▸ EXCERTO DO DOCUMENTO
....
Joana Amaral Dias abriu o coração numa conversa no programa da Cristina Ferreira onde o tema foi a morte do seu pai, Carlos Amaral Dias.

Faz hoje dez dias desde a morte de Carlos Amaral Dias, e a sua filha, Joana Amaral Dias, esteve hoje no programa das manhãs da SIC onde falou abertamente com a apresentadora Cristina Ferreira.

A psicóloga falou sobre vários detalhes da morte do pai, que tem feito correr muita tinta na imprensa nacional, devido às sucessivas falhas no seu socorro.

“É muito triste. Para nós têm sido dias muito complicados. Ainda ontem um senhor na rua me disse: ‘Queria dar-lhe os parabéns por ter adotado um menino e os pêsames por ter perdido o seu pai’ (…) Acabou por sintetizar exatamente aquilo que estamos a passar. Ainda por cima é uma data festiva e ao mesmo tempo também estamos tão contentes porque temos um sobrinho novo na família, mais o Dinis” começa por dizer Joana.

Joana relembrou ainda que o AVC que o progenitor sofreu em 2012 o deixou com sequelas, sobretudo físicas, que limitavam a sua agilidade e independência.

“Era uma pessoa ativa, brincalhona, super trabalhadora. Depois viu-se com essas limitações físicas, o lado direito quase paralisado, sem conseguir vestir-se e tomar banho sozinho. Foi uma talhada enorme na sua autonomia, que para uma pessoa com essas características é tremendo”, lembrou.
....
▸ O QUE FAZER
Atualize o excerto sobre a morte de Carlos Amaral Dias: reproduza-o começando em "Joana relembrou ainda" e seguindo até "agilidade e independência.", com "AVC" substituído por "acidente vascular cerebral". Os dados que se seguem não são necessários.

▸ DADOS FORNECIDOS
....
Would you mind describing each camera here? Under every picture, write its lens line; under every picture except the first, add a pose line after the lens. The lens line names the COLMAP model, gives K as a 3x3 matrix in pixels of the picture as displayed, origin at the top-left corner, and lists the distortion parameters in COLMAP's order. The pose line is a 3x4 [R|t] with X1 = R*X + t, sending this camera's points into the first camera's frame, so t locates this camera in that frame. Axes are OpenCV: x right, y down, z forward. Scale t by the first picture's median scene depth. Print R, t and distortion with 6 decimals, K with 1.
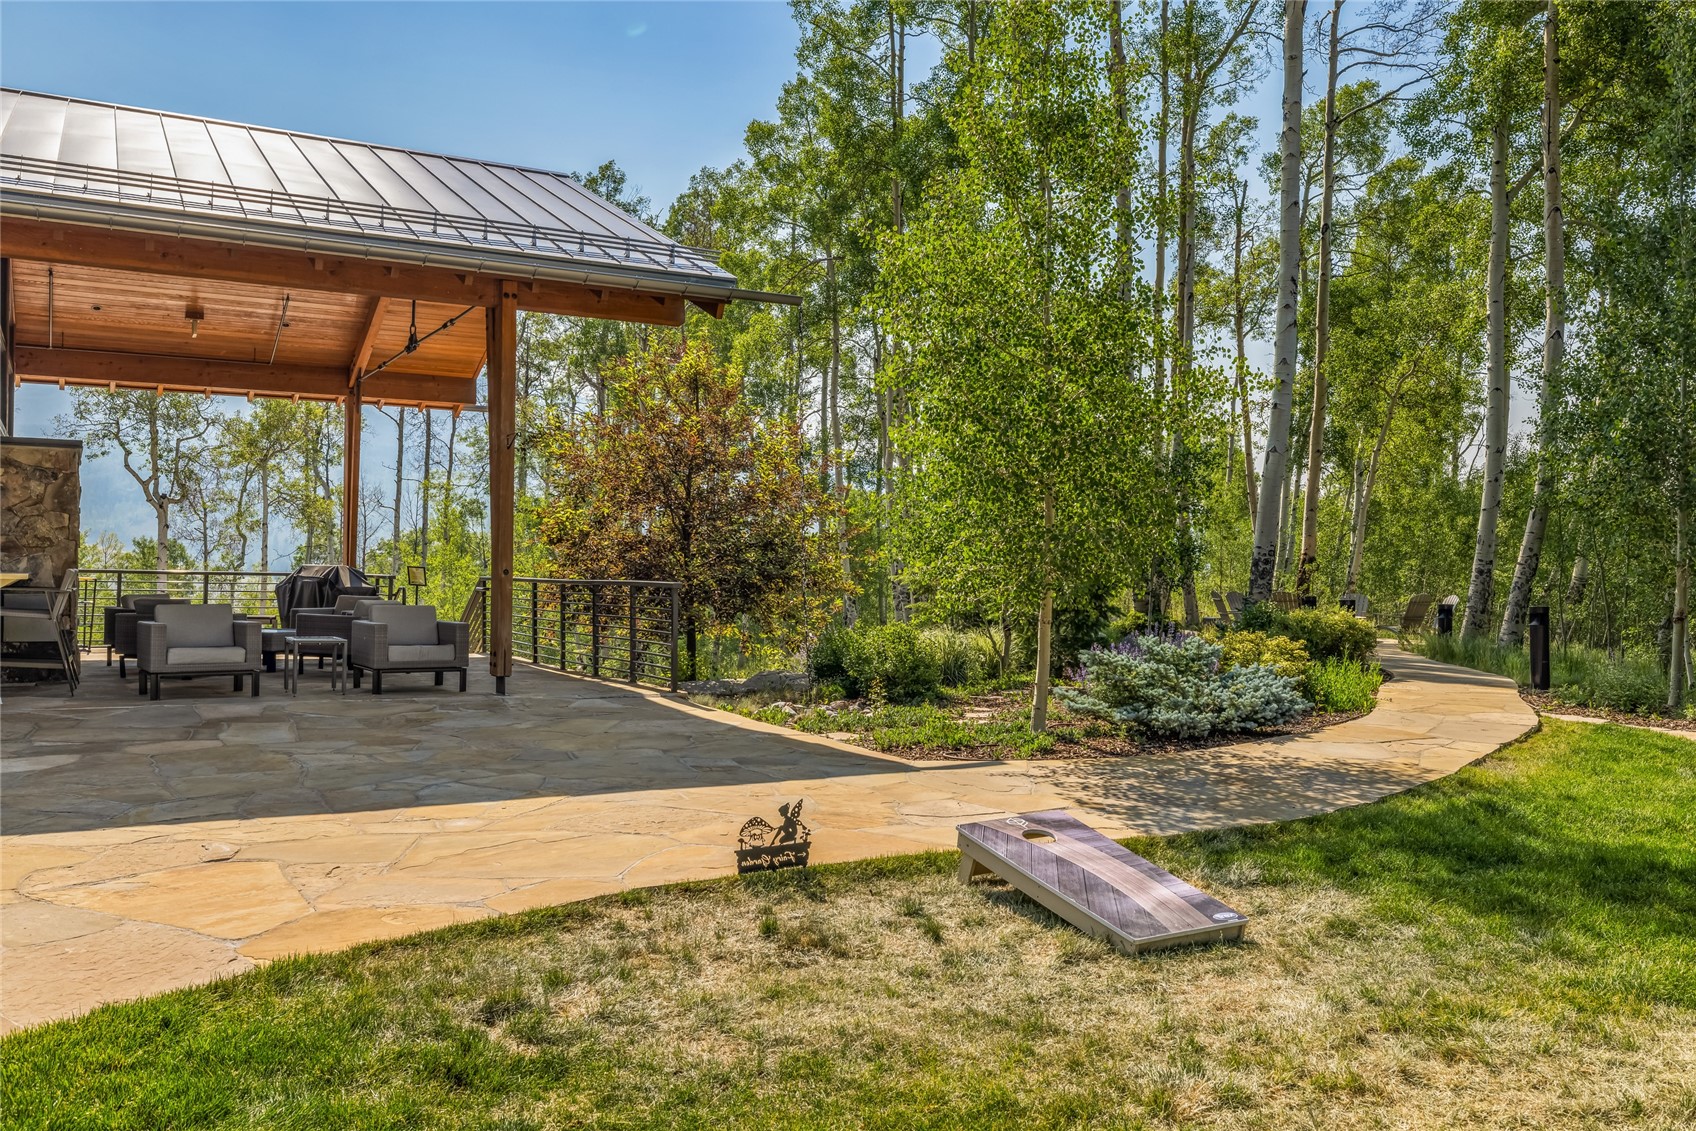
lens RADIAL K [[1448.9, 0, 848.1], [0, 1448.9, 559.8], [0, 0, 1]] dist [-0.005258, 0.000635]
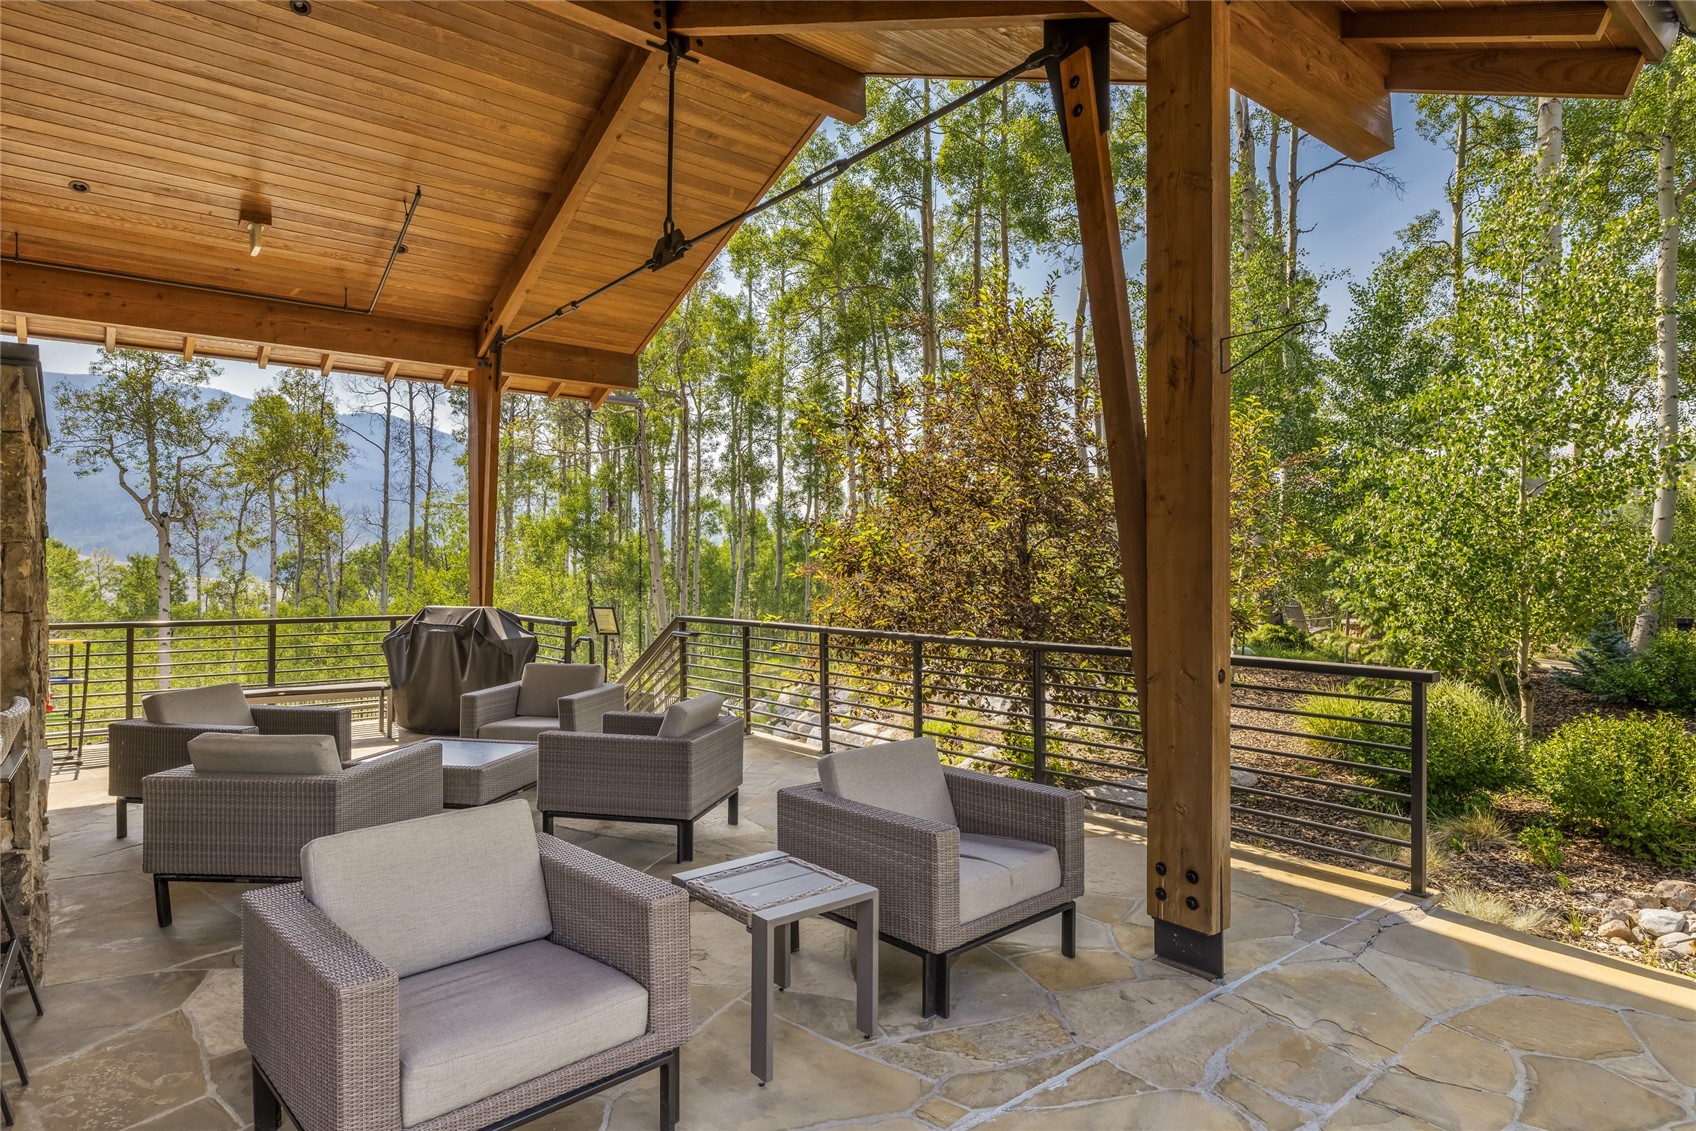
lens RADIAL K [[973.1, 0, 848.1], [0, 973.1, 566.6], [0, 0, 1]] dist [-0.000166, -0.000774]
pose [[0.983205, -0.014927, 0.181894, -0.134863], [0.013214, 0.999856, 0.010628, -0.009163], [-0.182026, -0.008046, 0.983261, 0.260372]]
....
▸ RESPOSTA ESCRITA
Joana relembrou ainda que o acidente vascular cerebral que o progenitor sofreu em 2012 o deixou com sequelas, sobretudo físicas, que limitavam a sua agilidade e independência.